= PROBLEM REQUIREMENTS =
Continue the blog post below about Destiny weapon quests and sharing posts on Anook, starting right after its last sentence.

= PASSAGE PROVIDED =

━━━━━━━━

I have now finished powering up the Ikelos core, and have turned it in to the Gunsmith.  In theory tomorrow with the reset he should offer me a new quest to go do a 280 light version of the Saber-2 strike.  If I can cobble together a group for that, I should be able to loot the sleeper stimulant frame, which at least based on what I am reading will turn in at the Gunsmith for my finished 290 Sleeper Stimulant heavy pulse rifle.  This will be the first of the exotic weapon quests that I have really completed… not counting the one you get from the gunsmith at rank 4.  It definitely feels less arbitrary than the exotic bounties used to in year one.  In all of the bounties I completed I only ever got the bounty for the last word.  This at least gives me a ladder that I can climb, with more importantly a starting rung of that ladder that is clear….  well clear based on using external sources.  I am not sure how the hell people figured these things out the first time… it seems like pure madness since the game doesn’t really give you much information to go on.  I guess Bungie is accounting for the fact that the internet and YouTube is pretty much ubiquitous and someone somewhere would upload a video on how to do pretty much everything you can think of.  I still at some point need to get the Cult Ghost from Paradox so I can eventually get No Time to Explain.  Since my hunter is my Future War Cult devotee, I am thinking maybe I should try for it on them because at this point they should have all of the faction needed to complete the quest.

69 Challengers

The Anook Thing

Blaugust is officially upon us, and with it comes a deluge of people posting to the Nook.  I just wanted to take a few moments to highlight a few things as far as that goes.  First off Lonrem made an awesome post on how to get the most out of posting on Anook.  Also of note the very awesome Green Mushroom aka Void has been creating forum posts each day to collect the various daily posts.  This is a pretty great idea as it makes it easy to read everything that has been happening for that day in one place.  While this is amazing idea I also highly suggest that you advertise your post separate from this forum thread.  The Anook Community prize is going to be solely based on how many hearts various posts get from the Anook Community as a whole.  Our forum is a great place for collaboration and communication with other Blaugustians, but the only people that will actually see it are people who are following the nook.

Basically you have two options to make a post see larger circulation.  You can either create a blog post on your profile page, which will allow you to attach images and keywords as well as associating it with a game.  This however takes some time, and feels a little repetitive when you are already writing a separate blog post.  What I tend to do however is to click through to the Blaugust Nook, and at the top of the screen is a box that says “Share What’s on Your Mind”.  Generally speaking I open this box, link to my blog post… write a quick blurb about the post and then associate it with a game.  This will create a post automagically shared with the Blaugust nook and also associated with the individual game nook.  From there if you so choose you can click the Megaphone icon to share it with any other nooks that you might think would be interesting.  My key problem generally is that I tend to write posts that cover multiple games… which makes it really hard to determine which to associate it with.

━━━━━━━━

= RECORD EXCERPTS =
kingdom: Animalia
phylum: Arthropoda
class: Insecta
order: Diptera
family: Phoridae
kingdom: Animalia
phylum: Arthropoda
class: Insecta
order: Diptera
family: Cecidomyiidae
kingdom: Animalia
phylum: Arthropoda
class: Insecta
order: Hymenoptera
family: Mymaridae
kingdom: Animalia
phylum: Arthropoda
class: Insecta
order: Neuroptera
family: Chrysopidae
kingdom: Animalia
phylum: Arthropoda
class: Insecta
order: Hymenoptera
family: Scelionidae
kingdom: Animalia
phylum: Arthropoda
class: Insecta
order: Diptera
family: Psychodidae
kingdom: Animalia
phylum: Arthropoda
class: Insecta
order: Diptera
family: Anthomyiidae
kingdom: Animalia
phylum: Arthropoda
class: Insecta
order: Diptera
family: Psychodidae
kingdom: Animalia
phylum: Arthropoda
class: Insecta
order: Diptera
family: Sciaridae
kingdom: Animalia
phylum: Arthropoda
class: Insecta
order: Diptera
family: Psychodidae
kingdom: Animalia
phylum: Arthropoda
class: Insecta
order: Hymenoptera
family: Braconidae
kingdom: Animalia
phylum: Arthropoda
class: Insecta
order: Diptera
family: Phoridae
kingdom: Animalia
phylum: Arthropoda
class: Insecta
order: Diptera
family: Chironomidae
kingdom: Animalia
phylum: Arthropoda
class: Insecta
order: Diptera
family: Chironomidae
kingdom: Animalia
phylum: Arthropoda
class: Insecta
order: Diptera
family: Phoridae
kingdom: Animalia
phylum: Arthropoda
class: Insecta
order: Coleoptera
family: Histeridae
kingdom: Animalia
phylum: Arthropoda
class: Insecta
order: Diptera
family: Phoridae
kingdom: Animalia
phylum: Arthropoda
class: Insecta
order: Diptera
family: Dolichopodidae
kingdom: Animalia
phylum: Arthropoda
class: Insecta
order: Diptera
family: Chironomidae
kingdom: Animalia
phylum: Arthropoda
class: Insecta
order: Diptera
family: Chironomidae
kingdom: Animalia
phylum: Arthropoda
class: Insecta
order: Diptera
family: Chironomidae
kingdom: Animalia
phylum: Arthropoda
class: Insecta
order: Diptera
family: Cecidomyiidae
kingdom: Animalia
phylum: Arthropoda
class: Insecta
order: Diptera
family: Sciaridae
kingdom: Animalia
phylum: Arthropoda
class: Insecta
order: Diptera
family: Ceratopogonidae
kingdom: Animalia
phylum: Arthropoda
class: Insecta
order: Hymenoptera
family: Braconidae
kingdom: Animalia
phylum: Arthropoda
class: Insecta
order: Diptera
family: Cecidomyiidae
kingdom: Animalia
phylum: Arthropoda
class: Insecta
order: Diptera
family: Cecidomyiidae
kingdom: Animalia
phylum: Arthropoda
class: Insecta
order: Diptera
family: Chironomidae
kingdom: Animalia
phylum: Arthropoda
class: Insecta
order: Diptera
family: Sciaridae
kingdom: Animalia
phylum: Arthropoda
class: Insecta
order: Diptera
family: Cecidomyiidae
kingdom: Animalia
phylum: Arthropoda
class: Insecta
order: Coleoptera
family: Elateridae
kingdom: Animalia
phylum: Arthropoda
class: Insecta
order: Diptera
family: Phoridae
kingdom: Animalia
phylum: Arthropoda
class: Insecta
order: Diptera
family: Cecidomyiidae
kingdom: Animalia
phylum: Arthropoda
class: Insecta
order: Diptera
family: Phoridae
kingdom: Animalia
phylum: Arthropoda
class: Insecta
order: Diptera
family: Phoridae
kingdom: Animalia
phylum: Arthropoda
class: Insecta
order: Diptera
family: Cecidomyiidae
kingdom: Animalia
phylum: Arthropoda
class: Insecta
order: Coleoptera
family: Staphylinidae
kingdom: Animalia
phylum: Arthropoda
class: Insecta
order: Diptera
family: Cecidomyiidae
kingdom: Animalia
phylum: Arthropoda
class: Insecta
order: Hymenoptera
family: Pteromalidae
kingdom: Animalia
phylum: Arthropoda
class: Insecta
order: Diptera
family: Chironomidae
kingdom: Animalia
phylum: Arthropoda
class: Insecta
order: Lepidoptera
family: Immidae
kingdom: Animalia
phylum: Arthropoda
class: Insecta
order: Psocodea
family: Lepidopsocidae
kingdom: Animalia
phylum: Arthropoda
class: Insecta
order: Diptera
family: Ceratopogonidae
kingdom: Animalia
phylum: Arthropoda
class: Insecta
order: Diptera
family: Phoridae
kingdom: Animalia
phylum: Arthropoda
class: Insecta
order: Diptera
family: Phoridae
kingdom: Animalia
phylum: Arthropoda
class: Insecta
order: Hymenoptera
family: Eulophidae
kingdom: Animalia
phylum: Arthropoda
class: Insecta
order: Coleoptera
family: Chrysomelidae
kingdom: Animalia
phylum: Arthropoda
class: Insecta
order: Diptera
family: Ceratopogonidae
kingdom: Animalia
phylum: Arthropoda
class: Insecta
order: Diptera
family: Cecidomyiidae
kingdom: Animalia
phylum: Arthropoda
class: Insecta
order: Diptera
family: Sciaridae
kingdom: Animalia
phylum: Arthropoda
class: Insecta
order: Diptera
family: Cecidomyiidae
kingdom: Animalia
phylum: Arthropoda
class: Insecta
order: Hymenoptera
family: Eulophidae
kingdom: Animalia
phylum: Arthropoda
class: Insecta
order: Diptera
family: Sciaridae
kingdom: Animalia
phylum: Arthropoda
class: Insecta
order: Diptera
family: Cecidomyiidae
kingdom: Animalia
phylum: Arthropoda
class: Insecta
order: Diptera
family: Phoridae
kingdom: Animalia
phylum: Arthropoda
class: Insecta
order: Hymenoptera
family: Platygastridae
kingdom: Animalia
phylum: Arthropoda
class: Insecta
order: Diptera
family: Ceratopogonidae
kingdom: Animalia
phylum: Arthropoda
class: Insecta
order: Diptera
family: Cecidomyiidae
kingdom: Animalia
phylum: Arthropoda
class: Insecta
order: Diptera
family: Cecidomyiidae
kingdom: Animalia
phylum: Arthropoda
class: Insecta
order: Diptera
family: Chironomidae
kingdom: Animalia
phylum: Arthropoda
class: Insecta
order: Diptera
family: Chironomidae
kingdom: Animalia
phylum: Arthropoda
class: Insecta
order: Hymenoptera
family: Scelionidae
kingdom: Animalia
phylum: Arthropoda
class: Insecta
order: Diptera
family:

━━━━━━━━

= EXERCISE RESULT =
69 Challengers

At the time I am writing this Saturday morning… we currently have 69 Challengers.  As we went on through the month last year we picked up steam, so that at the end of the proceedings we had fifty people who had either participated or won the challenge.  I am completely blown away by the support I have seen thus far, and I am amped to see what the end of the month will see our numbers at.  I have to admit there was a period of time when I didn’t think I would do Blaugust again.  For some people it was this amazing experience, and others… it ended up causing them to take several month lags in their posting.  The last thing I wanted to do was contribute to bloggers…  not blogging.  However as we got closer to August this year more and more people asked me if I was running it again because they were really getting excited.  At this point… I am absolutely happy that I did because apparently this challenge strikes a primal chord with folks.  The happiest moment however is that I am watching it branch out of my little circle of blogger friends and helping to discover brand new circles that I didn’t even know about.  I think we are going to have really great things happen this month.  Now…  for the updated list of participants as of Day One.

Returning to Norrath

EverQuest2 2015-07-31 18-21-14-24 As I mentioned during the Games of the Week post, I plan on diving back into some of the games I am linking to as well.  I am mostly focusing on free to play games, that have no barrier of entry for folks to pop in.  That said however… as I delved back into Everquest II last night…  I had a barrier of entry.  It turns out that the time locked progression server Stormhold is for subscribers only, so for the moment… I am once again subscribing to EQ2.  This has always been one of those games that I have had rose colored lenses for, because I have this deep connection to Norrath.  In many ways it was my first MMO World, because in truth… Phantasy Star Online doesn’t really count when it comes to the whole “rich lore driven world” aspect.  It had been since March 2014 that I had poked my head into Everquest II, which is a bit of a long absence for me.  This is one of those games that I have tended to play every few months, and in spite of having it installed I really have not given it much loving.  I have to say…  maybe that was for a reason.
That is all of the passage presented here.